Slashdot Mirror


In-Database R Coming To SQL Server 2016

theodp writes: Wondering what kind of things Microsoft might do with its purchase of Revolution Analytics? Over at the Revolutions blog, David Smith announces that in-database R is coming to SQL Server 2016. "With this update," Smith writes, "data scientists will no longer need to extract data from SQL server via ODBC to analyze it with R. Instead, you will be able to take your R code to the data, where it will be run inside a sandbox process within SQL Server itself. This eliminates the time and storage required to move the data, and gives you all the power of R and CRAN packages to apply to your database." It'll no doubt intrigue Data Scientist types, but the devil's in the final details, which Microsoft was still cagey about when it talked-the-not-exactly-glitch-free-talk (starts @57:00) earlier this month at Ignite. So, brush up your R, kids, and you can see how Microsoft walks the in-database-walk when SQL Server 2016 public preview rolls out this summer.

5 of 94 comments (clear)

  1. This might not be a good idea ... by Cassini2 · · Score: 5, Interesting

    The problem with R is that everything is a vector. When you hit something as big as a multi-terabyte database, the vector doesn't fit in memory anymore. An interpreted language like R, and even many compiled languages, expect memory accesses to be quick. However, if the data accesses are requiring SQL calls, then the R-SQL server marriage will be very slow. I'm sure they will be able to do some small demonstrations that look quick, but once the database becomes large, then things will be very slow.

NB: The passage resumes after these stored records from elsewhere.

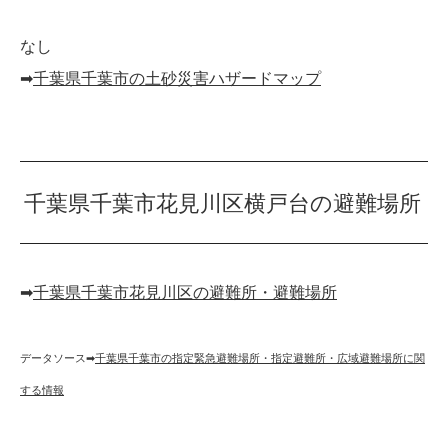
なし
➡︎
千葉県千葉市の土砂災害ハザードマップ
千葉県千葉市花見川区横戸台の避難場所
➡︎
千葉県千葉市花見川区の避難所・避難場所
データソース➡︎
千葉県千葉市の指定緊急避難場所・指定避難所・広域避難場所に関
する情報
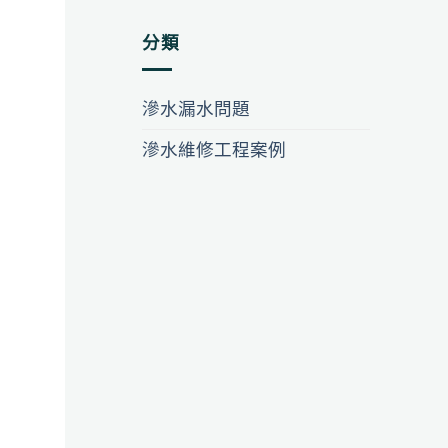
分類
滲水漏水問題
滲水維修工程案例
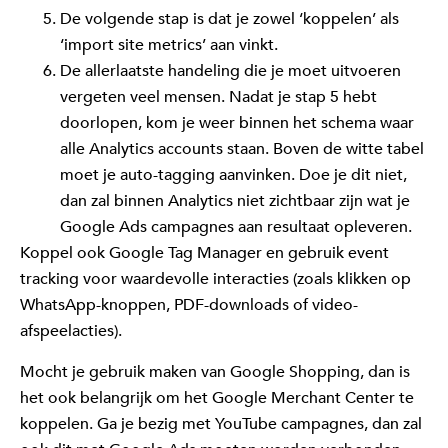
De volgende stap is dat je zowel ‘koppelen’ als
‘import site metrics’ aan vinkt.
De allerlaatste handeling die je moet uitvoeren
vergeten veel mensen. Nadat je stap 5 hebt
doorlopen, kom je weer binnen het schema waar
alle Analytics accounts staan. Boven de witte tabel
moet je auto-tagging aanvinken. Doe je dit niet,
dan zal binnen Analytics niet zichtbaar zijn wat je
Google Ads campagnes aan resultaat opleveren.
Koppel ook Google Tag Manager en gebruik event
tracking voor waardevolle interacties (zoals klikken op
WhatsApp-knoppen, PDF-downloads of video-
afspeelacties).
Mocht je gebruik maken van Google Shopping, dan is
het ook belangrijk om het Google Merchant Center te
koppelen. Ga je bezig met YouTube campagnes, dan zal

    On the good news side, there are some operations like average and standard deviation that reduce into loops of sums. Those should map onto SQL queries relatively well.

    On the bad news side, a popular operation is to build a covariance matrix. With a large data set, it is easy to create a covariance matrix that does not fit into RAM.

    R would be a better match against an distributed database (NoSQL, MongoDB), where the memory requirements of the vectors could be split across multiple computers. Although, that too might require some changes to R.

  2. Re:Alteryx by Skinkie · · Score: 5, Interesting

    MonetDB has a nice comparison on different in and out of database performance: https://www.monetdb.org/conten...

    --
    Support Eachother, Copy Dutch Property!
  3. Re:Alteryx by phantomfive · · Score: 4, Insightful

    for example those using SQL Server.

    Though to be fair, that was a questionable decision to begin with. You just don't get any value for your subscription fees.

    Databases are one area that open source is beating closed source.

    --
    "First they came for the slanderers and i said nothing."
  4. Re:Isn't R GPL? by lakeland · · Score: 4, Informative

    No - MS will only need to release any changes they make to R.

    This sort of thing comes up quite often and largely comes down to coupling. If Microsoft included R code in the binary of SQL Server then they would run into complications. However as long as they keep R on its own and arrange interprocess communication sensibly, they will not be affected by the GPL.

    It's quite likely MS will modify R, e.g. writing low level routines for getting data out of SQL without needing to go via ODBC and those sort of changes will need to be released. It's also possible MS will want things like .RData readers for putting into SQL and similar - and they might choose to do a clean-room implementation of such bits rather than calling out to R for the loading code in order to avoid too tight coupling.

    Incidentially, this has been done before. The PgR project gives Postgres (BSD) has tight coupling with R (GPL) without requiring Postgres to be relicenced. Tableau also released similar features, though they don't add much value at this stage.

  5. Re: But, but? by lakeland · · Score: 4, Informative

    Yeah exactly.

    MS SQL has a lot of good things going for it - but what you're asking for is one area where Postgres just runs rings around it. You can achieve similar benefits in MS using a CLR but it will be faster and easier in Postgres. Unless you have some compelling reason to stay MS, I suggest you take the hit and learn a new platform.